El premio para Illa, que parece un recién llegado pero lleva en la política desde los 21 años y es tan funcionario del PSC como su amigo Iceta, fue encargarse de otro trabajo sucio envuelto con lacitos y perfumado con «Tragaderas», la colonia oficiosa del sanchismo: le enviaron a Cataluña a perfeccionar la pinza entre el PSOE y ERC, para intercambiar favores entre Moncloa y la Generalitat y que cada uno se quedara con la parte correspondiente del negocio político.
Allí se fue y ganó, siendo quizá el primer político de la historia que no se alegró demasiado de ello: las cuentas le hubieran sido más sencillas de haber quedado segundo y convertirse en muleta de Junqueras y Aragonés, sin forzarles a buscar el acuerdo que no querían con Puigdemont pero no pudieron evitar para contentar a la cabaña separatista.
De su misión genuflexa con el independentismo dan cuenta dos datos inapelables: pese a ganar, no intentó nunca conformar Gobierno. Y tras irse a la oposición, está más desaparecido que Sánchez cuando sube el paro y solo da señales de vida cuando ERC lo necesita.
El último ejemplo de ello ha sido apoteósico: ponerse del lado de los insurgentes para exigir una investigación formal del caso Pegasus que criminaliza a Margarita Robles y evidencia todo el esplendor de la entrega de Sánchez al universo abertzale y senyero.

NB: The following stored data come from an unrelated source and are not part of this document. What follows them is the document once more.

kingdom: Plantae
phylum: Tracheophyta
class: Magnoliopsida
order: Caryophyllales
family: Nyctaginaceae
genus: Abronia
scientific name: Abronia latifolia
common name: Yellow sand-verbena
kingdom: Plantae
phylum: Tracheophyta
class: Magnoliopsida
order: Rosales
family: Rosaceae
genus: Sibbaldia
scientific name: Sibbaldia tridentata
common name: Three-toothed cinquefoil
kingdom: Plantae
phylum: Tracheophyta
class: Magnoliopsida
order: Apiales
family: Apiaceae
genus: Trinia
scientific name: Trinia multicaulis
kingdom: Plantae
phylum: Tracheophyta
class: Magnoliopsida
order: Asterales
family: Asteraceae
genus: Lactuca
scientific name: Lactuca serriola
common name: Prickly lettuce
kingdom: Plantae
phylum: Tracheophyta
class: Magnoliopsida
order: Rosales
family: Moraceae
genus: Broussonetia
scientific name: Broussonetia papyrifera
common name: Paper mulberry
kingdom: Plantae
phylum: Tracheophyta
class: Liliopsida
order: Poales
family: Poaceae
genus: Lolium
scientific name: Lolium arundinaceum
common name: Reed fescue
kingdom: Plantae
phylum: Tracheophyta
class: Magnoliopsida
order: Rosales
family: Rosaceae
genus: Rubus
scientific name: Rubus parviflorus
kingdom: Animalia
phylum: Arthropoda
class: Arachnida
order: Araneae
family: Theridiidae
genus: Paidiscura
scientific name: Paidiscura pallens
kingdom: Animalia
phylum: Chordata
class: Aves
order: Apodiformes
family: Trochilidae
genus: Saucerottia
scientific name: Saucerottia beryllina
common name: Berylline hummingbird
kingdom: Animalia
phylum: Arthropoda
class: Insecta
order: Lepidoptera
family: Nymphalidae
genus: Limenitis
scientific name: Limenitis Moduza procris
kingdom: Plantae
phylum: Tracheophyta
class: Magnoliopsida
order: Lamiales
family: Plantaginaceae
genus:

Seguidor del Español, padre de una hija, casado dos veces, colega fraternal de Ábalos y católico sin alharacas, Illa sería un magnífico político si fuese lo que parece, pero acaba siendo de los peores por envolverse en un disfraz eterno de la escuela cínica: como Antístenes, se viste con apenas un manto y un zurrón para vivir en la naturaleza con las posesiones justas y el equipaje ligero. Pero en cuanto te das las vuelta, el silencioso Illa metamorfosea en francotirador de élite del señorito. Y nunca hace prisioneros.